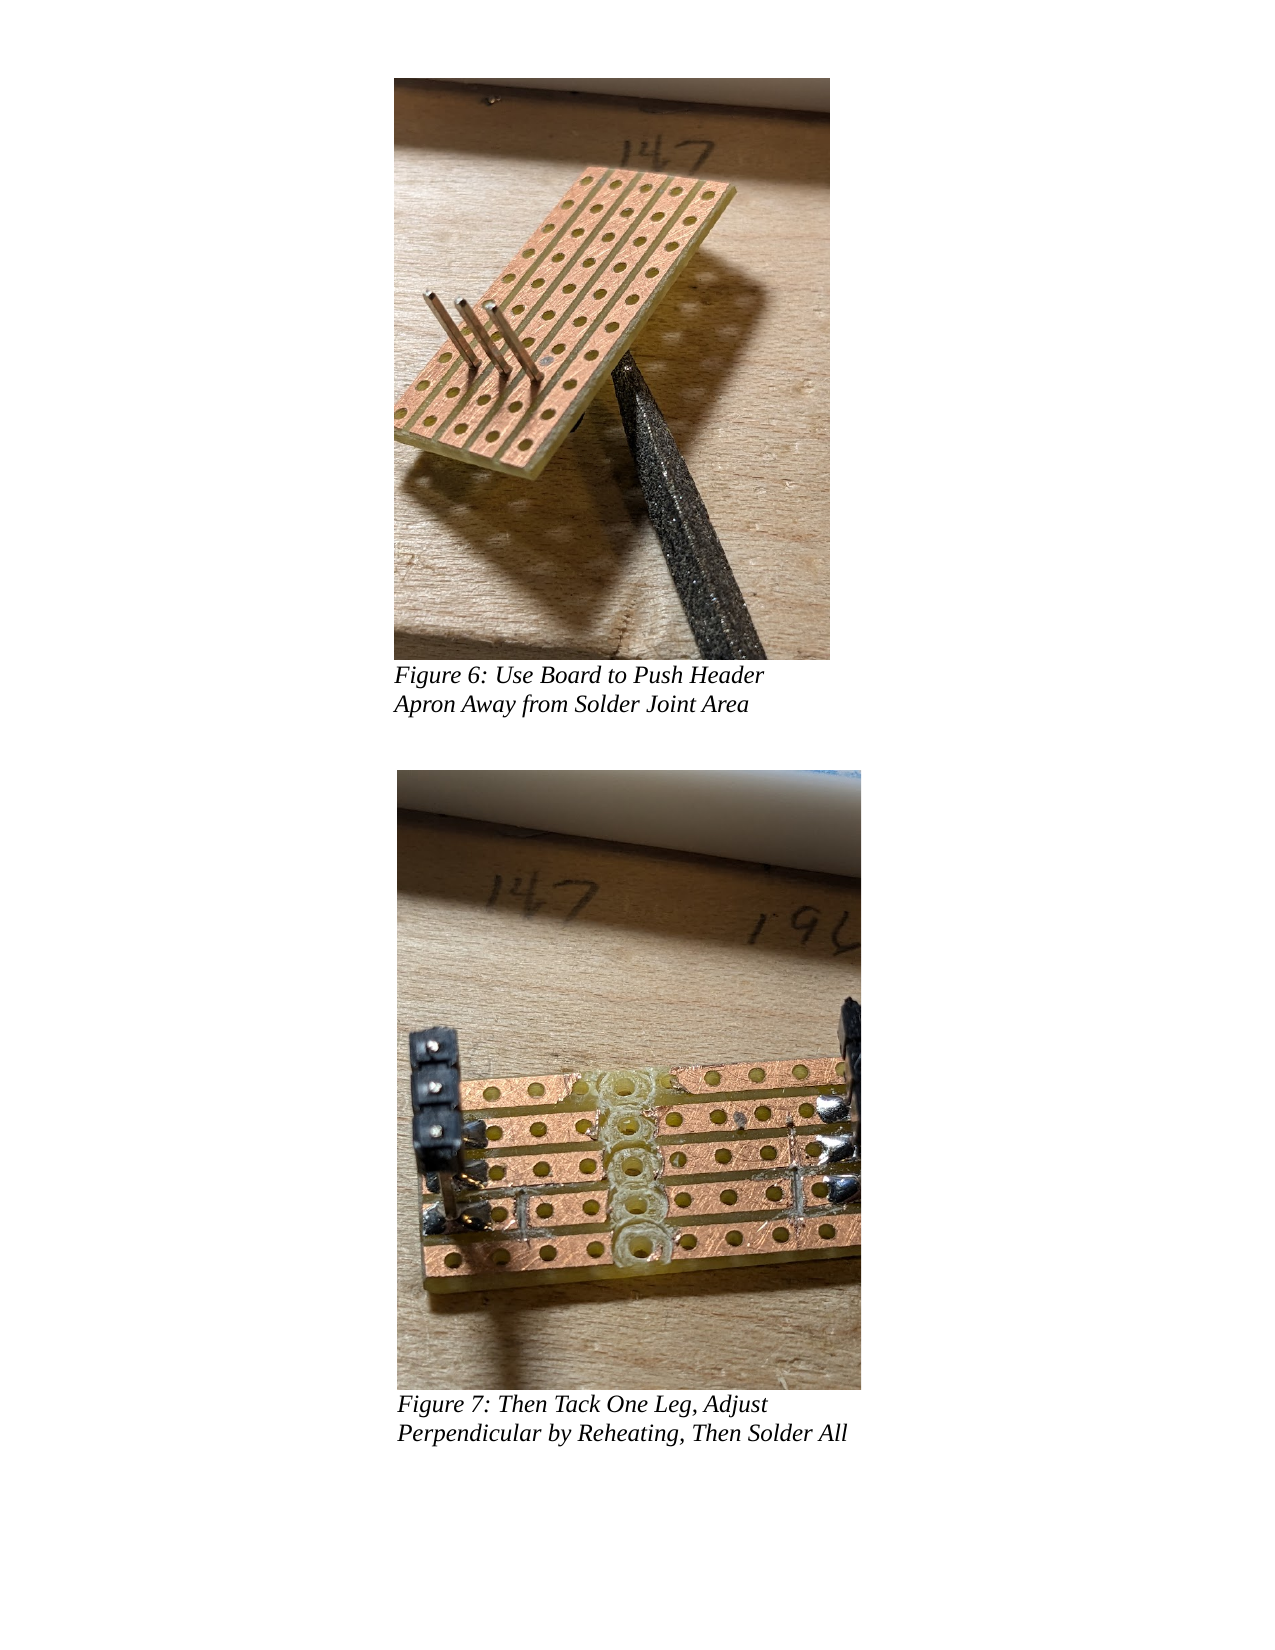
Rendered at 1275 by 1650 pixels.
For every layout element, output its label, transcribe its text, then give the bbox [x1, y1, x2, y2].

text Figure 7: Then Tack One Leg, Adjust Perpendicular by Reheating, Then Solder All [397, 1390, 861, 1447]
picture [394, 78, 830, 660]
picture [397, 770, 862, 1390]
text Figure 6: Use Board to Push Header Apron Away from Solder Joint Area [394, 660, 830, 717]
---
**Exercise goal**
Copy the lines above word for word, leaving out the picture.

**Output below**
Rendered at 1275 by 1650 pixels.
For every layout element, output its label, transcribe its text, then give the bbox [x1, y1, x2, y2].

text Figure 7: Then Tack One Leg, Adjust Perpendicular by Reheating, Then Solder All [397, 1390, 861, 1447]
picture [394, 78, 830, 660]
picture [397, 770, 862, 1390]
text Figure 6: Use Board to Push Header Apron Away from Solder Joint Area [394, 660, 830, 717]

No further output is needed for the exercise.